Ludwig van Beethoven

     
   

La symphonie pastorale

    Cher Monsieur von Beethoven,

Je suis tombé sous le charme de votre excellentissime Symphonie Pastorale! Cette oeuvre a atteint le plus grand degré de perfection que je connaisse mais je dois vous avouer que, même si je connais par coeur sa splendide musique, je n'en connais malheureusement pas l'histoire. Un ragot de salon prétend que vous l'avez composée alors que vous étiez déjà frappé de surdité.
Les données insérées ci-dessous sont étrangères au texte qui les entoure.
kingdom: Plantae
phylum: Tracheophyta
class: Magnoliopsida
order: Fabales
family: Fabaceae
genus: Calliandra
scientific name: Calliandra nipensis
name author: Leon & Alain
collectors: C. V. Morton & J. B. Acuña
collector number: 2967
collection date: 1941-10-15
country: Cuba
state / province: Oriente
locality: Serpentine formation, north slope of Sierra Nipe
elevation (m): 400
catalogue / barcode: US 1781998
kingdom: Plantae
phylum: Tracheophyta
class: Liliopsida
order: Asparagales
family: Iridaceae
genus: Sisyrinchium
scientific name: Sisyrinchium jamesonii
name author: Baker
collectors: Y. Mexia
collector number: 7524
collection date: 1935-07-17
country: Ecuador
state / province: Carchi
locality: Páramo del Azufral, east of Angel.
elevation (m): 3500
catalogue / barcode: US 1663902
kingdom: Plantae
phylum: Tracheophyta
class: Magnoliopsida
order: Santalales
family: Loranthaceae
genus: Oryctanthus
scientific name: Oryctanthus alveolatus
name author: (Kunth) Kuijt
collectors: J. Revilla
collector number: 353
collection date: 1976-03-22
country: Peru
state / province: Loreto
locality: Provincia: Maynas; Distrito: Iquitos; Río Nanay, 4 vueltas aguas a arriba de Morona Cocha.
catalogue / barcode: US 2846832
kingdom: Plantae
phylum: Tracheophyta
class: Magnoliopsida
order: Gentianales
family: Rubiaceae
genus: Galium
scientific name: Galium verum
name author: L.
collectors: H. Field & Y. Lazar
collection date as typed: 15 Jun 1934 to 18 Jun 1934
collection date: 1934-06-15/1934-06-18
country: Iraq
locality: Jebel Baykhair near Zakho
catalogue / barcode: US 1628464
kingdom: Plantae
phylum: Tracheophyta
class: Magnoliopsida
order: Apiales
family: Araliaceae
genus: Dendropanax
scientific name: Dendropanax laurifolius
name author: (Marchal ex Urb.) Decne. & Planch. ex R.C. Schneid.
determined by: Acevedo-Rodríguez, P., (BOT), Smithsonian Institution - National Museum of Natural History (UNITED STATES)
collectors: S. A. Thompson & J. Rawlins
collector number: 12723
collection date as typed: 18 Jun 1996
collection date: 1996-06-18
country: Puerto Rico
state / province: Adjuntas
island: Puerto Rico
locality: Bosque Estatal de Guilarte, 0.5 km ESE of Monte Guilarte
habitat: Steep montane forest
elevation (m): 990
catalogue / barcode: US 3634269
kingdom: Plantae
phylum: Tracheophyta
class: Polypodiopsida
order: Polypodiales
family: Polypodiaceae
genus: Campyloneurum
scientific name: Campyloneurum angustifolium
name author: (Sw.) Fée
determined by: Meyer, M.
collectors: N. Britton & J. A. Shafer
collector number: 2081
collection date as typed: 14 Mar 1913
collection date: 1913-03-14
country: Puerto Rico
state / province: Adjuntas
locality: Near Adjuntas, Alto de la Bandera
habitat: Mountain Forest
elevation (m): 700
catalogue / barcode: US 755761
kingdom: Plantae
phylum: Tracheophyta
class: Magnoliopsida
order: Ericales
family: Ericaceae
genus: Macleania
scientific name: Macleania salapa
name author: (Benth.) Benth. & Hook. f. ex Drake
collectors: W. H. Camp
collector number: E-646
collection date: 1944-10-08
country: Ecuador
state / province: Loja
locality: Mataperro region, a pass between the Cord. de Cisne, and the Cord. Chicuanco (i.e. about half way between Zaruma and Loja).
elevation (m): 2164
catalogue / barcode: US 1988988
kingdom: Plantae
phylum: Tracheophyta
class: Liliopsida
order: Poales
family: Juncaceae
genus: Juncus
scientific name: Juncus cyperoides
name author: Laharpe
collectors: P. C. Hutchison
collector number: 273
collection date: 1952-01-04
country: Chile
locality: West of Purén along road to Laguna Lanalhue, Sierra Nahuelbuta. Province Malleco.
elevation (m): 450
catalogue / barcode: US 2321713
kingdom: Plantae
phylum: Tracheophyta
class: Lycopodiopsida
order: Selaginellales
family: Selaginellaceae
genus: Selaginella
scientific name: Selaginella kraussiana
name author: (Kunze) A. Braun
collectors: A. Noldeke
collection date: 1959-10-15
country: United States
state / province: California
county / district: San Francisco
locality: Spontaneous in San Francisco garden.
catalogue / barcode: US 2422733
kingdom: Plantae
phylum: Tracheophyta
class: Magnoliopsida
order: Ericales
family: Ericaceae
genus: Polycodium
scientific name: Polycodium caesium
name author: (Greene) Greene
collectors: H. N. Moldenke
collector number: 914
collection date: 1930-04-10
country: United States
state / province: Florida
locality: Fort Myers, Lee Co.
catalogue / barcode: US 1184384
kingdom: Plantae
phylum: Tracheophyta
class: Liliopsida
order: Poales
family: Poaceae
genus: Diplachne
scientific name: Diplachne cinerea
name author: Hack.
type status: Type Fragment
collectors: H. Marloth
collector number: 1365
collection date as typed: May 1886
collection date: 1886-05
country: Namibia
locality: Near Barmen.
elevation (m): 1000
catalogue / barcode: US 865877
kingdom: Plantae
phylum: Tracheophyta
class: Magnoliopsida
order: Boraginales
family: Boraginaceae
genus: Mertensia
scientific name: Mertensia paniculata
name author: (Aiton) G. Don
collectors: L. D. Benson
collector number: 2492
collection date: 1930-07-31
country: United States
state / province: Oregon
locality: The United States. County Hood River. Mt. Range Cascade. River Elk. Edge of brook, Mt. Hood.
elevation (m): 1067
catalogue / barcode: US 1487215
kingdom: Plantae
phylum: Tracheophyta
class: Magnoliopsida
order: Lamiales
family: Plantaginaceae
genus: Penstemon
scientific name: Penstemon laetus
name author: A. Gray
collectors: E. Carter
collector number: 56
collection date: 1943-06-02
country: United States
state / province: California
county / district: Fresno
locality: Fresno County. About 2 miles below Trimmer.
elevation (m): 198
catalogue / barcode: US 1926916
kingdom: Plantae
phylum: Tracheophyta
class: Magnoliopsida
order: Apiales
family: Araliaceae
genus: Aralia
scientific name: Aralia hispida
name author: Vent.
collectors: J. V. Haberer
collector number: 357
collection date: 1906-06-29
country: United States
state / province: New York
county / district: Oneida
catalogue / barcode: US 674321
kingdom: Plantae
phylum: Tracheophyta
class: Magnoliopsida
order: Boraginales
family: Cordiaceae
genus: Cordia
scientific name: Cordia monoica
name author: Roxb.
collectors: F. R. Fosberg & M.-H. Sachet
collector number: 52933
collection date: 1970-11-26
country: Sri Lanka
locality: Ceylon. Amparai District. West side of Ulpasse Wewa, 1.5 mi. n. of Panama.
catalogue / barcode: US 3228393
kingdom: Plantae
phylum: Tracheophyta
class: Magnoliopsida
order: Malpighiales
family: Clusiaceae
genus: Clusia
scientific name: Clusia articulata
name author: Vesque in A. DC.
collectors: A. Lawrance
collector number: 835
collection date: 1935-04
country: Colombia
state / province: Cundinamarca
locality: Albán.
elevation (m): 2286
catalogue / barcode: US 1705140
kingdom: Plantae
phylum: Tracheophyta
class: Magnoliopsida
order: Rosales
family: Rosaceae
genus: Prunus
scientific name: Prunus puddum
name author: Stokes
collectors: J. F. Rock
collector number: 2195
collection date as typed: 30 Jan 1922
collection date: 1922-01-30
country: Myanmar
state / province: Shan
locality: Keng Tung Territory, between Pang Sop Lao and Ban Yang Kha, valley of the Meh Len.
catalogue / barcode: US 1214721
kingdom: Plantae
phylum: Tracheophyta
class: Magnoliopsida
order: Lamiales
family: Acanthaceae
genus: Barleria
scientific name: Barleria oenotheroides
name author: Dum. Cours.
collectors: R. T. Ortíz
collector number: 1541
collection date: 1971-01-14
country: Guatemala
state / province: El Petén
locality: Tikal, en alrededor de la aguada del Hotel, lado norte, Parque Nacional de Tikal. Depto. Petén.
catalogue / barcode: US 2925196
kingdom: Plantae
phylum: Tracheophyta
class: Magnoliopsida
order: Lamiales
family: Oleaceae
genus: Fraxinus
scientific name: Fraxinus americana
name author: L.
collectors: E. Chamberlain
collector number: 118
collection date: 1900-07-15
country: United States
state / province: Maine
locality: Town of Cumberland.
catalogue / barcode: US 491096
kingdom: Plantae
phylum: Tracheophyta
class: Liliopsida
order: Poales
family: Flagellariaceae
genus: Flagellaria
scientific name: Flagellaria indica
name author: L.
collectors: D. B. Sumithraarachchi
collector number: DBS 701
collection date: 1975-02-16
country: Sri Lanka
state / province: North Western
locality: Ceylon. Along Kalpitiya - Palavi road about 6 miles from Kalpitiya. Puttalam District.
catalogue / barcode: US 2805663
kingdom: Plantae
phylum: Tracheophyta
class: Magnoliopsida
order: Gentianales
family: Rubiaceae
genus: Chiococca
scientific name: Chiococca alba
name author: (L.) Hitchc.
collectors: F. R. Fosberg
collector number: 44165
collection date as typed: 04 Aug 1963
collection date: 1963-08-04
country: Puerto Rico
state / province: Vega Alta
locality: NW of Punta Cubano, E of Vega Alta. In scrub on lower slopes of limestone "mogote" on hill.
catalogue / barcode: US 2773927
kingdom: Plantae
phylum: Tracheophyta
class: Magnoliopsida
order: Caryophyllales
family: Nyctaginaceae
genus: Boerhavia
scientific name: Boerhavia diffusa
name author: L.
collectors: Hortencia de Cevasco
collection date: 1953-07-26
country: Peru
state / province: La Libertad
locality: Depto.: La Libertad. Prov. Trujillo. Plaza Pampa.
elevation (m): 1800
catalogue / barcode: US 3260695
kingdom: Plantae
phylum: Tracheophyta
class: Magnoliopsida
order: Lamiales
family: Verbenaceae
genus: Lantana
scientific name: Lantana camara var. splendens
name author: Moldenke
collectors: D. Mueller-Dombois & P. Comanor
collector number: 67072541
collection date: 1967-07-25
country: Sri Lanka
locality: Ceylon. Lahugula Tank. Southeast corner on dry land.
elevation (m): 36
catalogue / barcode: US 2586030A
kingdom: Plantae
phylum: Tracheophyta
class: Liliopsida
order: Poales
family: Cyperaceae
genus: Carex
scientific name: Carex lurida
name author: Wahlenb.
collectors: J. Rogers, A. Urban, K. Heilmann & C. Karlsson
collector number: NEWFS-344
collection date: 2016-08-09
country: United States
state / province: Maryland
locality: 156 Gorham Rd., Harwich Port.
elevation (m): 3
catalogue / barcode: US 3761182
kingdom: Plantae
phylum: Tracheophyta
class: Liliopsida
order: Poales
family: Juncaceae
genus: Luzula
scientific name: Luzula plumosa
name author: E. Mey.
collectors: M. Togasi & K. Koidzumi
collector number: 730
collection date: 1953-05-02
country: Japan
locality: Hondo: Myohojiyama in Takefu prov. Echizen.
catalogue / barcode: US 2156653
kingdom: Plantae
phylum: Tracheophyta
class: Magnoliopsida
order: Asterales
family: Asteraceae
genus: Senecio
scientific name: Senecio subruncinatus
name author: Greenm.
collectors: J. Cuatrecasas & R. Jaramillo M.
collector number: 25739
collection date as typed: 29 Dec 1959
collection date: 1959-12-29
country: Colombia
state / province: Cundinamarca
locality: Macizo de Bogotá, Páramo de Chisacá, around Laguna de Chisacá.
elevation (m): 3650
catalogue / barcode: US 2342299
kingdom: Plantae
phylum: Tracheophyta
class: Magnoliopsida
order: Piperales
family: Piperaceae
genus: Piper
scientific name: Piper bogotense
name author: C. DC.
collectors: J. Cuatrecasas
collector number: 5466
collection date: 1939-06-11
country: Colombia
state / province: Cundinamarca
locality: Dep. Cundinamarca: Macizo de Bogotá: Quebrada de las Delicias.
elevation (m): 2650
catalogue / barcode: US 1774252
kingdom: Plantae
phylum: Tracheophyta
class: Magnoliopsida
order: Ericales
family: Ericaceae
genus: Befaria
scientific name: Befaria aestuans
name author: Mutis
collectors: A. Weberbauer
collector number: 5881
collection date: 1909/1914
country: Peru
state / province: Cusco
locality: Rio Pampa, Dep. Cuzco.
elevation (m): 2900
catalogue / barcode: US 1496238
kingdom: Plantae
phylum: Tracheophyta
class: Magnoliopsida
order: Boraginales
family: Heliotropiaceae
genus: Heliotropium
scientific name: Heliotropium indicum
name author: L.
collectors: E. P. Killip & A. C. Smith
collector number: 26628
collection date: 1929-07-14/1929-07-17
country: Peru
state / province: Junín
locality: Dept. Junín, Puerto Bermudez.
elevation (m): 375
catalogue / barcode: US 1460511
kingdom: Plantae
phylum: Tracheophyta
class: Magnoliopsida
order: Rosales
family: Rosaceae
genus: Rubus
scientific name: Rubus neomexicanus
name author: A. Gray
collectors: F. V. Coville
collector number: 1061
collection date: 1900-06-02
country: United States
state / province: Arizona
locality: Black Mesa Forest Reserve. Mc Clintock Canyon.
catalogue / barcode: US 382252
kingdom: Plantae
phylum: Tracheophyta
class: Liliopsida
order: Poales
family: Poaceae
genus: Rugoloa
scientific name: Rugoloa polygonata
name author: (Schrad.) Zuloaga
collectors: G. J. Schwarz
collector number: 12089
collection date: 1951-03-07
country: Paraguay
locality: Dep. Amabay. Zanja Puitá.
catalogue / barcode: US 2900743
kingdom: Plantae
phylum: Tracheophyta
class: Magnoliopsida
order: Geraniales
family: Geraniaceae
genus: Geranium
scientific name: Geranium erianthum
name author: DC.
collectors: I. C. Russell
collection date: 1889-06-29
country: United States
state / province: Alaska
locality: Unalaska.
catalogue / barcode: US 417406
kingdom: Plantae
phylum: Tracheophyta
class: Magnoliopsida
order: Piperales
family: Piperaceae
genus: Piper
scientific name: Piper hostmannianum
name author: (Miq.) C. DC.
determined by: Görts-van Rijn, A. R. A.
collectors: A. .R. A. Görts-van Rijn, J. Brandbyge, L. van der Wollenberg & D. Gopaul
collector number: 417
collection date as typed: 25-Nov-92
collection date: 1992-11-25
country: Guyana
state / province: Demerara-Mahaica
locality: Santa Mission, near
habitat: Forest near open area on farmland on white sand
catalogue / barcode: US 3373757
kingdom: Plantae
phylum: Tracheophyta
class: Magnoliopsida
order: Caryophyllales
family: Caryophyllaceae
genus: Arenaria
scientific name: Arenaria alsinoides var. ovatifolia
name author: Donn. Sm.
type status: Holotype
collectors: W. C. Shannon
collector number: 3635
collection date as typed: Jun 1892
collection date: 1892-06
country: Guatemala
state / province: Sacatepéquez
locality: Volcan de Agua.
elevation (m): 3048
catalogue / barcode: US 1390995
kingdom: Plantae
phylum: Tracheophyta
Je n'ose le croire tant cela serait la spectaculaire preuve du fait que l'on n'apprécie vraiment un sens que quand on en est privé. Je vous remercie de me communiquer la petite histoire de votre chef-d'oeuvre,

Très amicalement,

Baron Quentin de Foullon

Cher Baron,

Merci pour vos compliments. Mais dites-moi, Baron, vous appréciez cette symphonie pour elle-même, alors qu'ajouteraient à votre écoute certains détails de sa composition? Je vous avoue que ces détails m'échappent à moi-même après toutes ces années. Votre bon sens essaie de vous guider, écoutez-le. Vous jugez ma symphonie «excellentisime» et j'en suis comblé, alors que vous apporteraient des «ragots de salon»? Je peux vous affirmer en outre que ce n'est point par nostalgie que j'ai composé la Symphonie Pastorale. La nature continue de me combler,  je cherche et trouve entière consolation dans sa beauté toujours renouvelée selon ses saisons et mes sens.

Avec mes salutations amicales,

Ludwig van Beethoven

P.-S.: Notez, cher Baron, que mes ancêtres étaient flamands et non allemands!